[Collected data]
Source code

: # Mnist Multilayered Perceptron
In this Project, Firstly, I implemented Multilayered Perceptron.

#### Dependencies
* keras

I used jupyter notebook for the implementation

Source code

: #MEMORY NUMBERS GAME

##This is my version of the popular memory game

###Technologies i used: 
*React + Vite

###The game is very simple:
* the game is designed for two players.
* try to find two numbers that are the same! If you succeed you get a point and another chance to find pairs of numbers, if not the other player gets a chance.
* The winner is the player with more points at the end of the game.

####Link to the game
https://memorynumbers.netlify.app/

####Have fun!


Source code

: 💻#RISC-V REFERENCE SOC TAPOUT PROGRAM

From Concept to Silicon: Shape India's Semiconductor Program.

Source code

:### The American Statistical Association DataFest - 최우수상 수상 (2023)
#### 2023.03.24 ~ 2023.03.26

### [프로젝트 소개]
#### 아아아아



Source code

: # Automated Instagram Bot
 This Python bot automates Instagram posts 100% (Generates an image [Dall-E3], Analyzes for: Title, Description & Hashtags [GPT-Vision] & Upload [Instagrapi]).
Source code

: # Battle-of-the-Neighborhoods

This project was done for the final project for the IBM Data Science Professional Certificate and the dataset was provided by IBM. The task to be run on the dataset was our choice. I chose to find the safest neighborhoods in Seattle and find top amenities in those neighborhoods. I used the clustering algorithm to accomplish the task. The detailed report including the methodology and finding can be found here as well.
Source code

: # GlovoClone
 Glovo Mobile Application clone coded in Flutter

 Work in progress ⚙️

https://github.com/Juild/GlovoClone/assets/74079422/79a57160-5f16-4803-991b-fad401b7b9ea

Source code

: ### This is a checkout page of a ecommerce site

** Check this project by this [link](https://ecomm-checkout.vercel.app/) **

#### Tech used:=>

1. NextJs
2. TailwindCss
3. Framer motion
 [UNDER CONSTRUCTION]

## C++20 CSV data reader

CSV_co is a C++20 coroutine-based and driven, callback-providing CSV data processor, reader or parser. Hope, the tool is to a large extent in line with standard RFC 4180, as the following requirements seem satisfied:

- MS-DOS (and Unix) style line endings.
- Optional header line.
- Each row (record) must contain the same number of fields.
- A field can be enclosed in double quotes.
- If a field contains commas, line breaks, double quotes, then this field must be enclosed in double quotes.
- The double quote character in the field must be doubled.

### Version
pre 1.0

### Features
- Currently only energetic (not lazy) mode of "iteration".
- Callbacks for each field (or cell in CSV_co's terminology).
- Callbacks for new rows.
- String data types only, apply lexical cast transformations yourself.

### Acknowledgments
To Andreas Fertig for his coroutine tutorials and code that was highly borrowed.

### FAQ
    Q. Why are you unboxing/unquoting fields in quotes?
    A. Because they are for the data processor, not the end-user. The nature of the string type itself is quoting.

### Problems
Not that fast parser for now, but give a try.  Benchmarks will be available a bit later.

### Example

## REQUIREMENT
Return every line of the listing above unchanged, from the first line through the last.

## RESPONSE TO THE TASK
Source code

: # Mnist Multilayered Perceptron
In this Project, Firstly, I implemented Multilayered Perceptron.

#### Dependencies
* keras

I used jupyter notebook for the implementation

Source code

: #MEMORY NUMBERS GAME

##This is my version of the popular memory game

###Technologies i used: 
*React + Vite

###The game is very simple:
* the game is designed for two players.
* try to find two numbers that are the same! If you succeed you get a point and another chance to find pairs of numbers, if not the other player gets a chance.
* The winner is the player with more points at the end of the game.

####Link to the game
https://memorynumbers.netlify.app/

####Have fun!


Source code

: 💻#RISC-V REFERENCE SOC TAPOUT PROGRAM

From Concept to Silicon: Shape India's Semiconductor Program.

Source code

:### The American Statistical Association DataFest - 최우수상 수상 (2023)
#### 2023.03.24 ~ 2023.03.26

### [프로젝트 소개]
#### 아아아아



Source code

: # Automated Instagram Bot
 This Python bot automates Instagram posts 100% (Generates an image [Dall-E3], Analyzes for: Title, Description & Hashtags [GPT-Vision] & Upload [Instagrapi]).
Source code

: # Battle-of-the-Neighborhoods

This project was done for the final project for the IBM Data Science Professional Certificate and the dataset was provided by IBM. The task to be run on the dataset was our choice. I chose to find the safest neighborhoods in Seattle and find top amenities in those neighborhoods. I used the clustering algorithm to accomplish the task. The detailed report including the methodology and finding can be found here as well.
Source code

: # GlovoClone
 Glovo Mobile Application clone coded in Flutter

 Work in progress ⚙️

https://github.com/Juild/GlovoClone/assets/74079422/79a57160-5f16-4803-991b-fad401b7b9ea

Source code

: ### This is a checkout page of a ecommerce site

** Check this project by this [link](https://ecomm-checkout.vercel.app/) **

#### Tech used:=>

1. NextJs
2. TailwindCss
3. Framer motion
 [UNDER CONSTRUCTION]

## C++20 CSV data reader

CSV_co is a C++20 coroutine-based and driven, callback-providing CSV data processor, reader or parser. Hope, the tool is to a large extent in line with standard RFC 4180, as the following requirements seem satisfied:

- MS-DOS (and Unix) style line endings.
- Optional header line.
- Each row (record) must contain the same number of fields.
- A field can be enclosed in double quotes.
- If a field contains commas, line breaks, double quotes, then this field must be enclosed in double quotes.
- The double quote character in the field must be doubled.

### Version
pre 1.0

### Features
- Currently only energetic (not lazy) mode of "iteration".
- Callbacks for each field (or cell in CSV_co's terminology).
- Callbacks for new rows.
- String data types only, apply lexical cast transformations yourself.

### Acknowledgments
To Andreas Fertig for his coroutine tutorials and code that was highly borrowed.

### FAQ
    Q. Why are you unboxing/unquoting fields in quotes?
    A. Because they are for the data processor, not the end-user. The nature of the string type itself is quoting.

### Problems
Not that fast parser for now, but give a try.  Benchmarks will be available a bit later.

### Example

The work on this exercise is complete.